Given text ::
Walter Scott Emerick (born July 11, 1973, in Hollywood, Florida) is an American country music artist, known primarily for his work with Toby Keith. In addition to penning several of Keith's singles, Emerick has also written for Sawyer Brown, George Strait, Kenny Chesney and several other artists. In 2004, Emerick was named "Songwriter of the Year" by the Nashville Songwriters Association. He recorded an album, The Coast Is Clear, for DreamWorks Records in 2003, and has charted four singles on the country charts, including a No. 24-peaking duet with Keith, "I Can't Take You Anywhere", which Keith had previously recorded on his 2001 album Pull My Chain.  "What's Up with That", performed by Emerick, was featured in the soundtrack to the film Broken Bridges.

Biography
Emerick is best known for his songwriting association with Toby Keith. Amongst his co-writing credits are the Number Ones "I'm Just Talkin' About Tonight," the Willie Nelson duet "Beer for My Horses," "I Love This Bar," "Whiskey Girl," and "As Good as I Once Was", as well as the Top Five hits "Get Drunk and Be Somebody" and "A Little Too Late." Emerick plays acoustic guitar and sings backing vocals, and as of April 2018, he is credited on 23 Toby Keith releases.

Problem set ::
1 - Echo the passage from the Scotty Emerick biography that begins with "Walter Scott Emerick" up to and including "film Broken Bridges.", with no changes.
2 - Write what comes after the final sentence of the Scotty Emerick biography, carrying the text on from that point.
The rows that come next have no connection to the text about Scotty Emerick.

Raw data ::
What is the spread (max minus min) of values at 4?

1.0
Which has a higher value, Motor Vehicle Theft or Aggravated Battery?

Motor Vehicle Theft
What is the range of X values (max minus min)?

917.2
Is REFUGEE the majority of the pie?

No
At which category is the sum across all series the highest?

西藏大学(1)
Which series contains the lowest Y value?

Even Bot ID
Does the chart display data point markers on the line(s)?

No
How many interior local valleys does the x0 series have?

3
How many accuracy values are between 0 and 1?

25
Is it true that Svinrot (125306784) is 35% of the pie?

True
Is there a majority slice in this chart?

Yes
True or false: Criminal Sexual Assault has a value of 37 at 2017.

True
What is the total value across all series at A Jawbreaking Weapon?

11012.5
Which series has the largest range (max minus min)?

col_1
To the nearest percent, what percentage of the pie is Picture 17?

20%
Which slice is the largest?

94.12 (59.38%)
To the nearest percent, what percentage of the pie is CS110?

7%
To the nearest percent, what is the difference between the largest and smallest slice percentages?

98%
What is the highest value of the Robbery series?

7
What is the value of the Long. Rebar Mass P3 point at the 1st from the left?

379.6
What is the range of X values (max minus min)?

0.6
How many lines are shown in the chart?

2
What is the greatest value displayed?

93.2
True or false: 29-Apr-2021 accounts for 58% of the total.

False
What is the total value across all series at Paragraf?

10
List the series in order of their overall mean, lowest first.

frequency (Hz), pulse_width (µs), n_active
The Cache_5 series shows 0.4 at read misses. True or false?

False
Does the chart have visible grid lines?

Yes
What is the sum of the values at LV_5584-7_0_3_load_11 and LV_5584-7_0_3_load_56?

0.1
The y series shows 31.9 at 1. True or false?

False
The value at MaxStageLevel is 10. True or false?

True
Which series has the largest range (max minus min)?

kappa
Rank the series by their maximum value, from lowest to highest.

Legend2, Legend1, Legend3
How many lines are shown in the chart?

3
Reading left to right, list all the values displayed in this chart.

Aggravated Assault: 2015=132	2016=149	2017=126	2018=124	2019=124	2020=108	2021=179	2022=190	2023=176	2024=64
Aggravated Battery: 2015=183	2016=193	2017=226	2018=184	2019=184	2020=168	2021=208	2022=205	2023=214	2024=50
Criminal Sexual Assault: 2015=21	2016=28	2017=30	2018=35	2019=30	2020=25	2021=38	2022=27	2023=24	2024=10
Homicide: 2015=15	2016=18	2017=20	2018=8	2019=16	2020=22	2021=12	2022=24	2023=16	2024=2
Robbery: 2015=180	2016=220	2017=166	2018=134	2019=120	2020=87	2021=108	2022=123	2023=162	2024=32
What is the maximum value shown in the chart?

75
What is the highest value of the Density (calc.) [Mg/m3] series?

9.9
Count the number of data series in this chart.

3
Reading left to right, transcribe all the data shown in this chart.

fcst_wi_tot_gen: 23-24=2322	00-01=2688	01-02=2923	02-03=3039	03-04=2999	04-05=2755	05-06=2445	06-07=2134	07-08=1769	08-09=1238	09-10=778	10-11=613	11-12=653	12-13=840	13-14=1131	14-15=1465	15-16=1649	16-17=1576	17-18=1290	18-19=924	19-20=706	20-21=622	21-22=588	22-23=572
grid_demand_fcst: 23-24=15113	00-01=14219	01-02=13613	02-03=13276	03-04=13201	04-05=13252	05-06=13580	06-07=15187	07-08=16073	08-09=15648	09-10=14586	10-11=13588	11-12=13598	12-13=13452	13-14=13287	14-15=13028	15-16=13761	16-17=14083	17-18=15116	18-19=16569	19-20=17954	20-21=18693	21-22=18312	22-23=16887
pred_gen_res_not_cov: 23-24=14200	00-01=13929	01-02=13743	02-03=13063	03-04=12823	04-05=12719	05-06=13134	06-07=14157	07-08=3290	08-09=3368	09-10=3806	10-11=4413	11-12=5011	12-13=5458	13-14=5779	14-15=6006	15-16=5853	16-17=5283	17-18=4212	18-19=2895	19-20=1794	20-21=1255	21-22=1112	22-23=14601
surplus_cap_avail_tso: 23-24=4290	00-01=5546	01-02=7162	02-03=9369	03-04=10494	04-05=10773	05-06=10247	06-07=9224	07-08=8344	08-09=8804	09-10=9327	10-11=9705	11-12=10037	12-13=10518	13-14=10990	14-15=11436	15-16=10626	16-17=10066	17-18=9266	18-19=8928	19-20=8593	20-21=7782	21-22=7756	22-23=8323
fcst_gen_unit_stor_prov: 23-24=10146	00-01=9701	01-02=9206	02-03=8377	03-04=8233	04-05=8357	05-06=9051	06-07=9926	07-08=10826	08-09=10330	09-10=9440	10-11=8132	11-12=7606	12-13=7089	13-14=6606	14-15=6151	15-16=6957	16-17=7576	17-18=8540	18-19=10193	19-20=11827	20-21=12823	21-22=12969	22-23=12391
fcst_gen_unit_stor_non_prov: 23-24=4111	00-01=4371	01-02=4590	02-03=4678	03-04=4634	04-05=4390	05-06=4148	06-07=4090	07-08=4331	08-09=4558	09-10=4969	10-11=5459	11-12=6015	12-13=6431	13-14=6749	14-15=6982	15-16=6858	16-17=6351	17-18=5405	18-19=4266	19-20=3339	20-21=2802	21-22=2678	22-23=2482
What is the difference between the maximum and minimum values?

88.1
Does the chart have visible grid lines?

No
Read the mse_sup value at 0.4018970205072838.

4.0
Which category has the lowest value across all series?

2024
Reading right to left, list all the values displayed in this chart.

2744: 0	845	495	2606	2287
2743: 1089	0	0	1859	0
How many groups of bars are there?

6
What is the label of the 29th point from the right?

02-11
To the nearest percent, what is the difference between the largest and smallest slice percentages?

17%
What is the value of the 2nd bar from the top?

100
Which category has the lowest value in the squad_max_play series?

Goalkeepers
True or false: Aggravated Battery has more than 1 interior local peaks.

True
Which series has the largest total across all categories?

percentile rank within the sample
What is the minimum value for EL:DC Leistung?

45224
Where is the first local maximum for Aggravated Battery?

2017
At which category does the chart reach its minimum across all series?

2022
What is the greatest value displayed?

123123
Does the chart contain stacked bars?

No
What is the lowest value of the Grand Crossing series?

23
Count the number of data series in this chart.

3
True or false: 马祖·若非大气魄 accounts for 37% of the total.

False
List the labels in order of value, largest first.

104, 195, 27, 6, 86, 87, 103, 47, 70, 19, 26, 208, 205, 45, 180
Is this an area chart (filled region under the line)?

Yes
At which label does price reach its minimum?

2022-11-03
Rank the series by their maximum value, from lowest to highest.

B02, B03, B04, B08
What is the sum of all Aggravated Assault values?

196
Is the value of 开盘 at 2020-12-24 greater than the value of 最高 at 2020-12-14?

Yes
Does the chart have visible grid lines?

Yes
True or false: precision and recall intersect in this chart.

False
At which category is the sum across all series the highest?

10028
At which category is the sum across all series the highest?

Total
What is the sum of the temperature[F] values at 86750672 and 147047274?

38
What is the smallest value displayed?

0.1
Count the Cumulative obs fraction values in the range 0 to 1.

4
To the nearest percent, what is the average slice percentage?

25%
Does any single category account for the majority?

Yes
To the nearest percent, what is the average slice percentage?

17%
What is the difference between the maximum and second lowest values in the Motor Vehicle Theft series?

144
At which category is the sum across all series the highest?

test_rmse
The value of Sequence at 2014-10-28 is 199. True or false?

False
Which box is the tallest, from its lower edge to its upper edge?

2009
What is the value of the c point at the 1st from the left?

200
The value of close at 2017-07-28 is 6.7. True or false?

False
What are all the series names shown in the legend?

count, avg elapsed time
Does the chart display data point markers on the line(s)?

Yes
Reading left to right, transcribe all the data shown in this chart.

Your written answers ::
1 -
Walter Scott Emerick (born July 11, 1973, in Hollywood, Florida) is an American country music artist, known primarily for his work with Toby Keith. In addition to penning several of Keith's singles, Emerick has also written for Sawyer Brown, George Strait, Kenny Chesney and several other artists. In 2004, Emerick was named "Songwriter of the Year" by the Nashville Songwriters Association. He recorded an album, The Coast Is Clear, for DreamWorks Records in 2003, and has charted four singles on the country charts, including a No. 24-peaking duet with Keith, "I Can't Take You Anywhere", which Keith had previously recorded on his 2001 album Pull My Chain.  "What's Up with That", performed by Emerick, was featured in the soundtrack to the film Broken Bridges.

2 -
As a musician, Emerick began his songwriting career in the mid-1990s, landing cuts by Sawyer Brown, including their Top 5 single "I Don't Believe in Goodbye", which he co-wrote with Bryan White. Emerick has also released four singles of his own, including the duet "I Can't Take You Anywhere", a collaboration with Toby Keith and a debut album, The Coast Is Clear (2003), for DreamWorks Records Nashville. After the closure of DreamWorks' recording division, he signed to Toby's label, Show Dog Nashville.

Emerick is a frequent co-performer on Toby Keith's national stadium and arena tours as well as on the entertainer's USO tours to US military bases in Germany, Afghanistan, and the Persian Gulf.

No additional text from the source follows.